Arthur Lintgen didn’t think much of William Hurlstone’s music, including this Trio, in his assessment of an all-Hurlstone disc (Fanfare 31:5, May/June 2008), but I beg to differ. The opening sweeps in with a richly Romantic, memorable theme that sounds like it could have come from a lost work of Brahms. The second theme too is highly appealing and the subject of much interesting development. The entire first movement never flags in its momentum and provides a continuous sonic bath of sumptuous sound. The remaining three movements are not quite on the same level of inspiration, but there’s still plenty to admire.

Long-lived Miriam Hyde, one of the pioneering composers in Australia, was born the year Le Sacre du printemps was premiered and died 92 years later, but “it was Hyde’s intention that her com­positions be a refuge of peace and beauty … [she] remained to the end of her life within a pastoral, romantic genre,” writes Rosalind Appleby in her volume about Australian composers, Women of Note. Hyde’s single-movement Fantasy Trio is hardly pastoral, but it is certainly Romantic, densely-textured and warmly melodic in the manner of Tchaikovsky or Brahms.

Max d’Ollone (Maximilien-Paul-Marie-Felix d’Ollone, to give him his full name) is a new one to me, but on the basis of his Piano Trio I’m going to be on the lookout for more of his music. The opening grabs you immediately – a powerful, wide-reaching subject that pervades the entire four-movement structure in many guises. The cyclic element isn’t the only reminder of Franck. The har­mony too brings the older, better-known figure to mind. The slow movement in particular glows and throbs with an inner light suggestive of religious fervor and transcendent spirituality. The Finale races along in tarantella rhythm to a surprise ending.

Probably the least-unknown of these four composers to most Fanfare readers is Dag WirÉn. The stand-out movement here is the first, filled with relentless energy and intricate intertwining of the three instrumental lines. Following a somewhat discordant yet rhythmically vital opening we encounter a mournful, Eastern-European influenced folk tune of haunting beauty. The third movement is a one-minute moto perpetuo of sparkling delicacy, while the Finale provides near-virtuosic writing for the piano in its highly energized writing.
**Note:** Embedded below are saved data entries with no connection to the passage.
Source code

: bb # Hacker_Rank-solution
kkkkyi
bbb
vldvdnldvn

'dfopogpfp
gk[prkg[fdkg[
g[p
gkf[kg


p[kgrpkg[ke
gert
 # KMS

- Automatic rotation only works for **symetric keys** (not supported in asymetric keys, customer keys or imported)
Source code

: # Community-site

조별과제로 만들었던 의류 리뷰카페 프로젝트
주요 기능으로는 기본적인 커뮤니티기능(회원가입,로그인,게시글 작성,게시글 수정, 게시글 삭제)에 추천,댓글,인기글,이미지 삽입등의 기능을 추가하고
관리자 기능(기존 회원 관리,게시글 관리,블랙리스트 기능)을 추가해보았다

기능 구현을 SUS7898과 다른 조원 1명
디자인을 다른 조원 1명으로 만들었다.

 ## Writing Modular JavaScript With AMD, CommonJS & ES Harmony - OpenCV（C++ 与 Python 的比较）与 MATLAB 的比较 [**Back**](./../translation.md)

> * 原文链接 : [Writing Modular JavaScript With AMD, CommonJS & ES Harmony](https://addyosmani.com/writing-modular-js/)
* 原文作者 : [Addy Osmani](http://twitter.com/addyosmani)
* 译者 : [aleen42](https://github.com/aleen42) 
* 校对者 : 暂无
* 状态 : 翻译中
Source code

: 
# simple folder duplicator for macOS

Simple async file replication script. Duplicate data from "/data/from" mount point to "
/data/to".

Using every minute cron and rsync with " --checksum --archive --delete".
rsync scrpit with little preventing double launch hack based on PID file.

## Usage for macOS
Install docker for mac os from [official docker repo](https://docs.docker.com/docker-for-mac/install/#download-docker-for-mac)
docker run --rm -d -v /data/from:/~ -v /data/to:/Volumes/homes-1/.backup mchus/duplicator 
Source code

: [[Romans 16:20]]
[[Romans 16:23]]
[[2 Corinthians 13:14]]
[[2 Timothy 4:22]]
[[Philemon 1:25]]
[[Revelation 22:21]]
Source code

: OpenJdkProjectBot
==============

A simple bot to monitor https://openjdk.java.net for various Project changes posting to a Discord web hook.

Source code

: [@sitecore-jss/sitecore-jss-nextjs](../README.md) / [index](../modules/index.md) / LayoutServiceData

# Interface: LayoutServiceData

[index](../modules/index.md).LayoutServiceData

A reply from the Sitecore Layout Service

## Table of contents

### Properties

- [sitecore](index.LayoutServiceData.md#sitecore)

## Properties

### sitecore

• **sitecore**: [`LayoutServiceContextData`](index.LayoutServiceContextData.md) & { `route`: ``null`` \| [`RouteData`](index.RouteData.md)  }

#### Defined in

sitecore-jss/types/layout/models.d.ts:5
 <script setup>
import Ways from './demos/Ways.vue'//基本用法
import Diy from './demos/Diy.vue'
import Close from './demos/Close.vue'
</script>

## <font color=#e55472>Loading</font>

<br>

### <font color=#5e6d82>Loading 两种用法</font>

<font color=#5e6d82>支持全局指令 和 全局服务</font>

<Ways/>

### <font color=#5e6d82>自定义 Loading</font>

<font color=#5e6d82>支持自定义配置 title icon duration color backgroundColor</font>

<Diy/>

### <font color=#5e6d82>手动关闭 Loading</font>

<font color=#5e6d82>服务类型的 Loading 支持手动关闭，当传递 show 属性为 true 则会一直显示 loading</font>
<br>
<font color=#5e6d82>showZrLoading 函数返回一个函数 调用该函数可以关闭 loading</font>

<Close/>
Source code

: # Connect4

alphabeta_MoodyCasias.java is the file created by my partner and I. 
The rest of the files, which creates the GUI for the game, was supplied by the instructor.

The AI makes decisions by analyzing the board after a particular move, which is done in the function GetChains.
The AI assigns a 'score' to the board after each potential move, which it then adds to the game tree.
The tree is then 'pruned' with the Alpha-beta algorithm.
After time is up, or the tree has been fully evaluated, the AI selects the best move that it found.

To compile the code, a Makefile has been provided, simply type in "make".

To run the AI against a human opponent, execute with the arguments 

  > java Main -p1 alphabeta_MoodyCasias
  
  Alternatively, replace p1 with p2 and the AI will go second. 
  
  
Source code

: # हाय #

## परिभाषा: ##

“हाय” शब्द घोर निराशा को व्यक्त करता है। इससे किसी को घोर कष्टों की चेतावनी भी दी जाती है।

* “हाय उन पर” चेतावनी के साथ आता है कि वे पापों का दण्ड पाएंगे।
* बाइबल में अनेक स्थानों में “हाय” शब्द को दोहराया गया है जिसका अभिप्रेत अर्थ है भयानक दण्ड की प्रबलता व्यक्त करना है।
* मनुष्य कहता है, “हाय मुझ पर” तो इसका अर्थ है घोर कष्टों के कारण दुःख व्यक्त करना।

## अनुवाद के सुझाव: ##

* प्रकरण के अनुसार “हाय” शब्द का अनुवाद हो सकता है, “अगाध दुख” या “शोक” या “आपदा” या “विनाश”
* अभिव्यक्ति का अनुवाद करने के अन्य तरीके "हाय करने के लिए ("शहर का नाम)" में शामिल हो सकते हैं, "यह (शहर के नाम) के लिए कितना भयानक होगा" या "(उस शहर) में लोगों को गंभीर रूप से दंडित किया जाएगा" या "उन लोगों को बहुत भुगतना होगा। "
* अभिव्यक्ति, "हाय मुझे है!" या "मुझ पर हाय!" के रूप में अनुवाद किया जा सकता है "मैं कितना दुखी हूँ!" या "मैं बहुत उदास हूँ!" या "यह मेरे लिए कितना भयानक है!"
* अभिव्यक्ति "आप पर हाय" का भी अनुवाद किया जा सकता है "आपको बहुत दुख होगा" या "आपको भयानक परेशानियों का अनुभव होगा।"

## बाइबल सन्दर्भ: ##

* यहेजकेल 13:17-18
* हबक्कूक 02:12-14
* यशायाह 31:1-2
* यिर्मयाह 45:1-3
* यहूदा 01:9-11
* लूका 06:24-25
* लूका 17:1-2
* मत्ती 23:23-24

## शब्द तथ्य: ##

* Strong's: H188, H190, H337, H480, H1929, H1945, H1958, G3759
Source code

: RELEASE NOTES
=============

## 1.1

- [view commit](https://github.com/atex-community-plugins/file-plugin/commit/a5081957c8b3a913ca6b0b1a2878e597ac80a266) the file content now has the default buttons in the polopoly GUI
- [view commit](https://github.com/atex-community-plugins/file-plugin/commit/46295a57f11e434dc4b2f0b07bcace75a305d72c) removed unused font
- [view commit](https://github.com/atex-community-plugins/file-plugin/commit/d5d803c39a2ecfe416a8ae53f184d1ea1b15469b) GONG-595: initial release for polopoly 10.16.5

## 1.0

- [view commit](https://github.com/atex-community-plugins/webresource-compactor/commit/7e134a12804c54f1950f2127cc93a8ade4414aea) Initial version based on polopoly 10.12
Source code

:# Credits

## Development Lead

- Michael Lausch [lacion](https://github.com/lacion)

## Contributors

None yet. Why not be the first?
That quasi-folk tune from the first movement makes reappearances in later movements, conferring further unity on this fine work.

Trio Anima Mundi is a Melbourne-based ensemble in existence since 2008. The two string players – violinist Rochelle Ughetti and cellist Miranda Brockman – are or were members of the Melbourne Symphony, and pianist Kenji Fujimura is a well-established, award-winning teacher and composer as well. He also provided the exemplary program notes, essential to an undertaking of this sort. Individually they are all highly accomplished artists; collectively they make a tightly-knit and musically unified team. Brockman’s cello playing in particular I find mesmerizing; it reminds me of Jacqueline du Pré for her big, swashbuckling sound and passionate intensity.

The total timing of nearly 84 minutes means spreading the music over two discs, but the prod­uct is priced as a single. The acoustic setting is full and spacious, and serves the musicians well as they all have highly appealing sounds. Whether or not you are on the lookout for something new and different, this release is a top recommendation.